HMRC hope that imposing these additional requirements will in some way raise tax revenues. The evidence for this is at best anecdotal and the policy could actually reduce revenues as rules force small businesses to keep better records and ensure those receipts don’t get lost. Time will tell whether the brave new world of digital taxation will also invoke the law of unintended consequences.
The implementation timeline is aggressive. It is the smallest of businesses in 2018 but larger VAT registered businesses, contractors with PSCs etc. will follow very quickly afterwards. Larger entities are further down the road but in many cases they will already have the infrastructure capable of submitting quarterly accounts; in most cases these organisations already produce monthly statements. The only additional task would be formal quarterly HMRC submission. In a world where these companies are being encouraged to think strategically and plan long term we could see a renewed focus on quarterly market updates. I have not seen a lot of discussion on the implications for PLCs but this could be a topic of future interest.
By 2020 most companies will be updating HMRC quarterly for Corporation Tax purposes through approved accounting software. Investing in Sage and other accounting vendors might not be a bad idea as it looks like every business will be compelled to pay for software, most of which is likely to be updated at least annually. It looks like this could become an additional ongoing cost in addition to any supplemental accounting fees.

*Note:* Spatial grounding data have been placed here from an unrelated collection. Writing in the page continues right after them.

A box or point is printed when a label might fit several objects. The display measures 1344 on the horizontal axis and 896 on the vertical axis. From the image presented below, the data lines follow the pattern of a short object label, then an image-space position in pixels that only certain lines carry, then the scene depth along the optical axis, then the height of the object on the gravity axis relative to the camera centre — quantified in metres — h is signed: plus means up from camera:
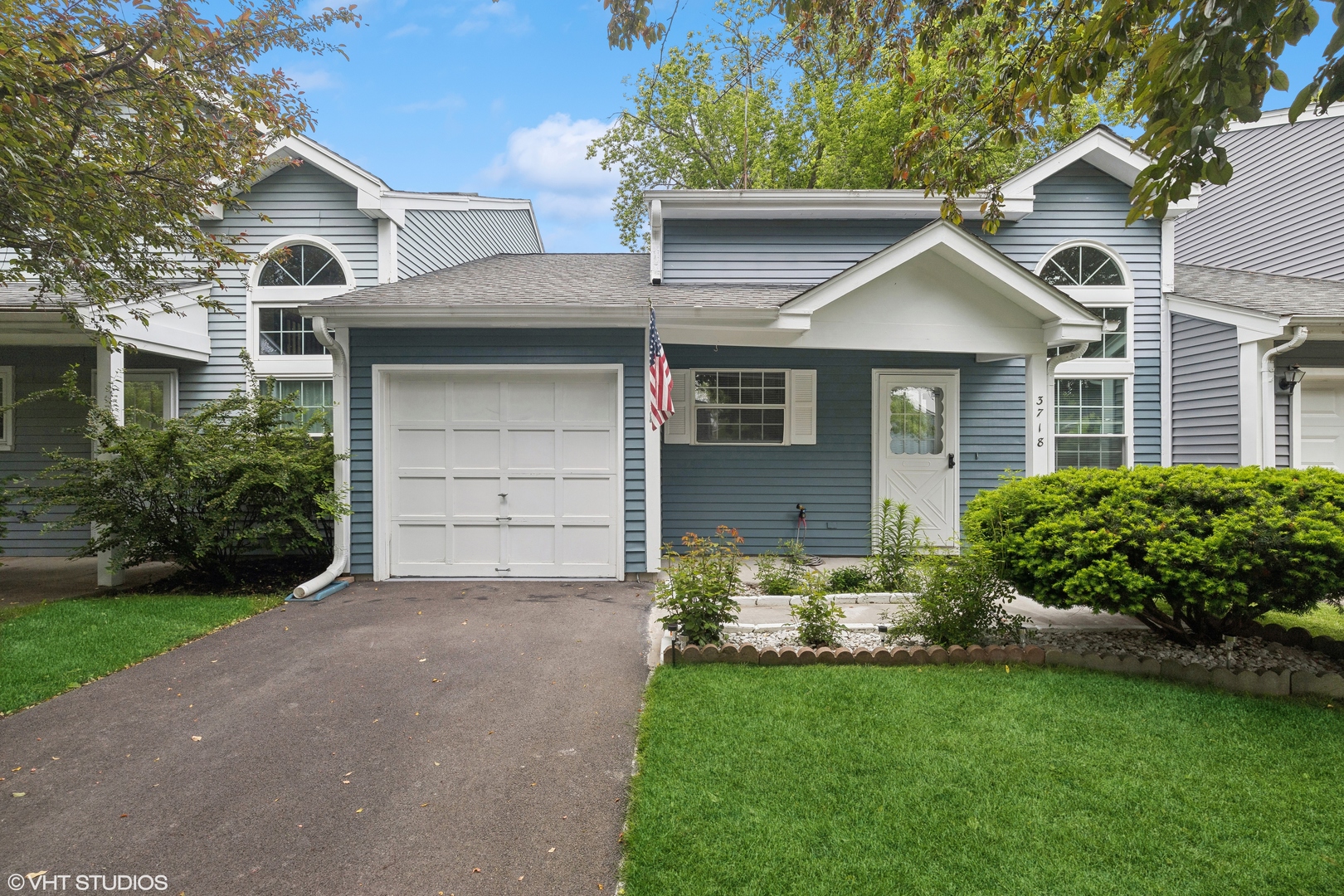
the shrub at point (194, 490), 6.25 -0.42
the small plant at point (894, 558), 6.19 -1.10
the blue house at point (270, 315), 8.48 +1.75
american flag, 5.47 +0.52
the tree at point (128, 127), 4.05 +2.37
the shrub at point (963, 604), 4.59 -1.13
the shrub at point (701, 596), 4.59 -1.07
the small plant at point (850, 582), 6.29 -1.33
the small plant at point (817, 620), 4.68 -1.27
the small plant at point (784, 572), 6.21 -1.25
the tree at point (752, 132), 15.58 +8.54
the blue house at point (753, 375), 6.64 +0.85
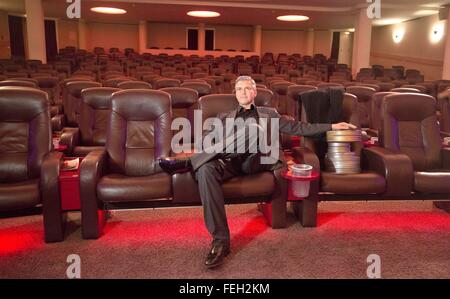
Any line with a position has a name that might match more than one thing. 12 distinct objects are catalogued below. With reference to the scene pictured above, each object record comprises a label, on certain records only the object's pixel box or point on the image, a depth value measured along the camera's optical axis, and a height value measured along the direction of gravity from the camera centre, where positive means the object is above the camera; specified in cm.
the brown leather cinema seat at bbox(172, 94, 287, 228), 240 -71
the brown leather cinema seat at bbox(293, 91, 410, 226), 255 -68
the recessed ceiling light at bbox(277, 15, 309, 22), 1362 +209
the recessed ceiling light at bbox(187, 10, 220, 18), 1341 +216
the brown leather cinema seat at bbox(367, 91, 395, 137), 319 -29
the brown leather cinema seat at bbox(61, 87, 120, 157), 352 -40
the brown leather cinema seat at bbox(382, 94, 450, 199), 298 -40
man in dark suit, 224 -55
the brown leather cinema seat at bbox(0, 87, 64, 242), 259 -43
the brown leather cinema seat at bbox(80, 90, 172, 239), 274 -45
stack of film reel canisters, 266 -52
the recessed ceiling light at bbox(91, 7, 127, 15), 1328 +218
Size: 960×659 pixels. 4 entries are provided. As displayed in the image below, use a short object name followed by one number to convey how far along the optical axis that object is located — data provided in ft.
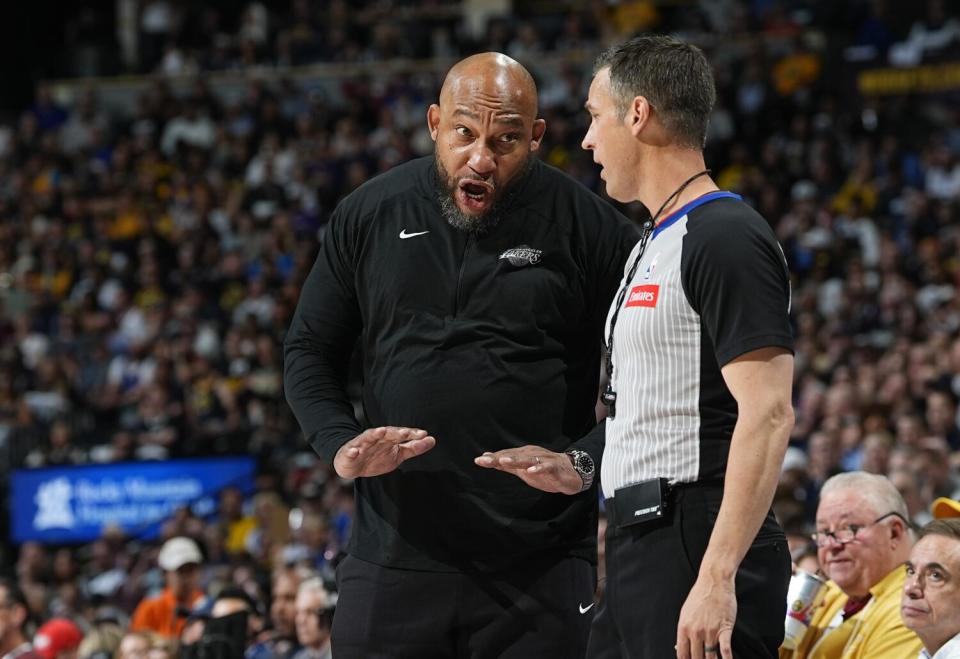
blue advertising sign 87.56
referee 17.37
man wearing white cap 61.52
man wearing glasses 29.22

Digital tax accounts aside we are slowly moving towards a world where everything is becoming government controlled. The emerging discussion about a cashless society would quite easily interface with a ‘digital tax account’ environment. With every piece of expenditure digitised and an all-seeing government holding absolute control over your affairs we are increasingly reliant on the fact that its intentions are benign. While most of us still think we still have some control through the ballot box we ought to recall the words of Mark Twain on this subject: “If voting made any difference they wouldn’t let us do it.” With digitisation happening so quickly we should be very careful that we maintain oversight on who is the servant and who is the served, or we might all wake-up one day and find that we have sacrificed our freedom to the god of convenience.